*** Opening of DATA PROVIDED ***

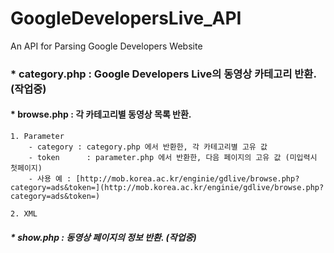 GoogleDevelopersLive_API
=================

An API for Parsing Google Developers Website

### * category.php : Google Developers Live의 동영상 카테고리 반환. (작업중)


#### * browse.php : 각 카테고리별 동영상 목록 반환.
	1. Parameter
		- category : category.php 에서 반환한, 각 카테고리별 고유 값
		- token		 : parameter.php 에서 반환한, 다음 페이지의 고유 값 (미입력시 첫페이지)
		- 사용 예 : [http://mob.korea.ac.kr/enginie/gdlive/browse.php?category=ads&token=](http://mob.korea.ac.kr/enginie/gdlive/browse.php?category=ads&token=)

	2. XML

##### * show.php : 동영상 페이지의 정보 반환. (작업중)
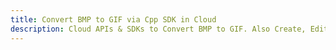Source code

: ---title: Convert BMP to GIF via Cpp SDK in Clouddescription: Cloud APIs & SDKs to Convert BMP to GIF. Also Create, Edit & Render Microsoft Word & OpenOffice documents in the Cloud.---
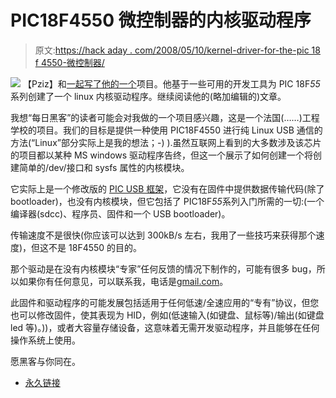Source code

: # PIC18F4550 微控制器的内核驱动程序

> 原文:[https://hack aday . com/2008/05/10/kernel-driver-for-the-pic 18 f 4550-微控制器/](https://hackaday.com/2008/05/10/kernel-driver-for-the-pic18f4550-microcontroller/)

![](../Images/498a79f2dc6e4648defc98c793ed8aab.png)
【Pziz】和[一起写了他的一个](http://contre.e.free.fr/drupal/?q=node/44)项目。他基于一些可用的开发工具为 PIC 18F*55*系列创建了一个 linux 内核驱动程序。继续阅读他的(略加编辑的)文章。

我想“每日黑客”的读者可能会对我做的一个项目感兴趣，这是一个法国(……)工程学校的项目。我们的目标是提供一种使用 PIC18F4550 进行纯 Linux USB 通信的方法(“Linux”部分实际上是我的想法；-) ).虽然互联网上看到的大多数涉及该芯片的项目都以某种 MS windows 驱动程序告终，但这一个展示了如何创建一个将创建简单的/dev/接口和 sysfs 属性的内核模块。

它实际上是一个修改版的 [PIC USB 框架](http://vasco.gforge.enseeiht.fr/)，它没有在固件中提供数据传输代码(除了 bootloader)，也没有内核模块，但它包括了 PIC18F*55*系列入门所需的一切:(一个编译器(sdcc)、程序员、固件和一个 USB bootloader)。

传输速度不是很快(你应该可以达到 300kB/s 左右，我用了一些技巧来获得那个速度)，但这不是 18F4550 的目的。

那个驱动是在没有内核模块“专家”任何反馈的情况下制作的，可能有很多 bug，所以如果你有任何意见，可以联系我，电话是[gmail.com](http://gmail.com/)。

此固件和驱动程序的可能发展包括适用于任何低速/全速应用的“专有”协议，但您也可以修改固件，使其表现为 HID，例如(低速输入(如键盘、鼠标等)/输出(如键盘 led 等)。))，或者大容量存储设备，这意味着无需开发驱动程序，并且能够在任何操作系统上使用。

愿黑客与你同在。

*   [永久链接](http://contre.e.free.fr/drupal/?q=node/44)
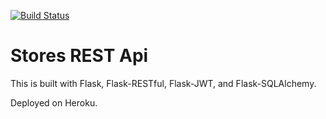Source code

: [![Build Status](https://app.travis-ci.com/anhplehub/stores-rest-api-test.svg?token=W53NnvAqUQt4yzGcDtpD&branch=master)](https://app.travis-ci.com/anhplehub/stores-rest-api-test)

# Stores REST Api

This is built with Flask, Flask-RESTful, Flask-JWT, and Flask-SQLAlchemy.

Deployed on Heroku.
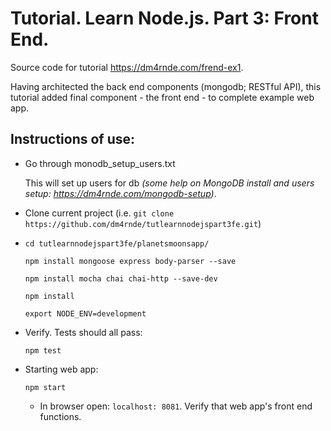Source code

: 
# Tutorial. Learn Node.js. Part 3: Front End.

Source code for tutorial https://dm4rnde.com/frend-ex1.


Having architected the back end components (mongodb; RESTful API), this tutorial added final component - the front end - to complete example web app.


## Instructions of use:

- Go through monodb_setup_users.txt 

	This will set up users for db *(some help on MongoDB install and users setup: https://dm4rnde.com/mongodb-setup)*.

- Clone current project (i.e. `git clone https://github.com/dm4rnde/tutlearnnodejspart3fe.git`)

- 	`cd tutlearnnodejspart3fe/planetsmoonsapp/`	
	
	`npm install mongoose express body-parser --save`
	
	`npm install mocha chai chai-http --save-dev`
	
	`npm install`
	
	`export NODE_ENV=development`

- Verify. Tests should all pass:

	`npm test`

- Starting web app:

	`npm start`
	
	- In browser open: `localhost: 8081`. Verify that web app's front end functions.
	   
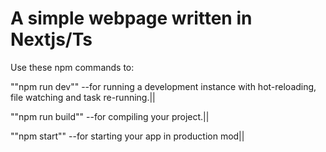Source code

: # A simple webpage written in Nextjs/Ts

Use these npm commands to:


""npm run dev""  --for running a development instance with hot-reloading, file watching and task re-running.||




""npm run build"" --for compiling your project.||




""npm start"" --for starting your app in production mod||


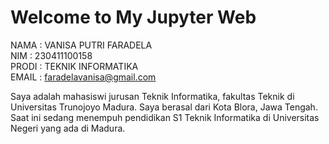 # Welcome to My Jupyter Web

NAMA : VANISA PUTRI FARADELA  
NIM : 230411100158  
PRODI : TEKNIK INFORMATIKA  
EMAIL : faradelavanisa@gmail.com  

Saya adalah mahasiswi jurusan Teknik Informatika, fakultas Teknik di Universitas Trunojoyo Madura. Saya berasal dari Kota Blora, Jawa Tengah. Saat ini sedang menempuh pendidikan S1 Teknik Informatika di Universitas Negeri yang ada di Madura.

*** Close of DATA PROVIDED ***

• ACTIVITY
Transcribe the records in full and exactly. Pictures stay out.

• ANSWER BELOW
 GoogleDevelopersLive_API
=================

An API for Parsing Google Developers Website

### * category.php : Google Developers Live의 동영상 카테고리 반환. (작업중)


#### * browse.php : 각 카테고리별 동영상 목록 반환.
	1. Parameter
		- category : category.php 에서 반환한, 각 카테고리별 고유 값
		- token		 : parameter.php 에서 반환한, 다음 페이지의 고유 값 (미입력시 첫페이지)
		- 사용 예 : [http://mob.korea.ac.kr/enginie/gdlive/browse.php?category=ads&token=](http://mob.korea.ac.kr/enginie/gdlive/browse.php?category=ads&token=)

	2. XML

##### * show.php : 동영상 페이지의 정보 반환. (작업중)
Source code

: ---title: Convert BMP to GIF via Cpp SDK in Clouddescription: Cloud APIs & SDKs to Convert BMP to GIF. Also Create, Edit & Render Microsoft Word & OpenOffice documents in the Cloud.---
Source code

: # PIC18F4550 微控制器的内核驱动程序

> 原文:[https://hack aday . com/2008/05/10/kernel-driver-for-the-pic 18 f 4550-微控制器/](https://hackaday.com/2008/05/10/kernel-driver-for-the-pic18f4550-microcontroller/)

![](../Images/498a79f2dc6e4648defc98c793ed8aab.png)
【Pziz】和[一起写了他的一个](http://contre.e.free.fr/drupal/?q=node/44)项目。他基于一些可用的开发工具为 PIC 18F*55*系列创建了一个 linux 内核驱动程序。继续阅读他的(略加编辑的)文章。

我想“每日黑客”的读者可能会对我做的一个项目感兴趣，这是一个法国(……)工程学校的项目。我们的目标是提供一种使用 PIC18F4550 进行纯 Linux USB 通信的方法(“Linux”部分实际上是我的想法；-) ).虽然互联网上看到的大多数涉及该芯片的项目都以某种 MS windows 驱动程序告终，但这一个展示了如何创建一个将创建简单的/dev/接口和 sysfs 属性的内核模块。

它实际上是一个修改版的 [PIC USB 框架](http://vasco.gforge.enseeiht.fr/)，它没有在固件中提供数据传输代码(除了 bootloader)，也没有内核模块，但它包括了 PIC18F*55*系列入门所需的一切:(一个编译器(sdcc)、程序员、固件和一个 USB bootloader)。

传输速度不是很快(你应该可以达到 300kB/s 左右，我用了一些技巧来获得那个速度)，但这不是 18F4550 的目的。

那个驱动是在没有内核模块“专家”任何反馈的情况下制作的，可能有很多 bug，所以如果你有任何意见，可以联系我，电话是[gmail.com](http://gmail.com/)。

此固件和驱动程序的可能发展包括适用于任何低速/全速应用的“专有”协议，但您也可以修改固件，使其表现为 HID，例如(低速输入(如键盘、鼠标等)/输出(如键盘 led 等)。))，或者大容量存储设备，这意味着无需开发驱动程序，并且能够在任何操作系统上使用。

愿黑客与你同在。

*   [永久链接](http://contre.e.free.fr/drupal/?q=node/44)
Source code

: [![Build Status](https://app.travis-ci.com/anhplehub/stores-rest-api-test.svg?token=W53NnvAqUQt4yzGcDtpD&branch=master)](https://app.travis-ci.com/anhplehub/stores-rest-api-test)

# Stores REST Api

This is built with Flask, Flask-RESTful, Flask-JWT, and Flask-SQLAlchemy.

Deployed on Heroku.
Source code

: 
# Tutorial. Learn Node.js. Part 3: Front End.

Source code for tutorial https://dm4rnde.com/frend-ex1.


Having architected the back end components (mongodb; RESTful API), this tutorial added final component - the front end - to complete example web app.


## Instructions of use:

- Go through monodb_setup_users.txt 

	This will set up users for db *(some help on MongoDB install and users setup: https://dm4rnde.com/mongodb-setup)*.

- Clone current project (i.e. `git clone https://github.com/dm4rnde/tutlearnnodejspart3fe.git`)

- 	`cd tutlearnnodejspart3fe/planetsmoonsapp/`	
	
	`npm install mongoose express body-parser --save`
	
	`npm install mocha chai chai-http --save-dev`
	
	`npm install`
	
	`export NODE_ENV=development`

- Verify. Tests should all pass:

	`npm test`

- Starting web app:

	`npm start`
	
	- In browser open: `localhost: 8081`. Verify that web app's front end functions.
	   
Source code

: # A simple webpage written in Nextjs/Ts

Use these npm commands to:


""npm run dev""  --for running a development instance with hot-reloading, file watching and task re-running.||




""npm run build"" --for compiling your project.||




""npm start"" --for starting your app in production mod||


 # Welcome to My Jupyter Web

NAMA : VANISA PUTRI FARADELA  
NIM : 230411100158  
PRODI : TEKNIK INFORMATIKA  
EMAIL : faradelavanisa@gmail.com  

Saya adalah mahasiswi jurusan Teknik Informatika, fakultas Teknik di Universitas Trunojoyo Madura. Saya berasal dari Kota Blora, Jawa Tengah. Saat ini sedang menempuh pendidikan S1 Teknik Informatika di Universitas Negeri yang ada di Madura.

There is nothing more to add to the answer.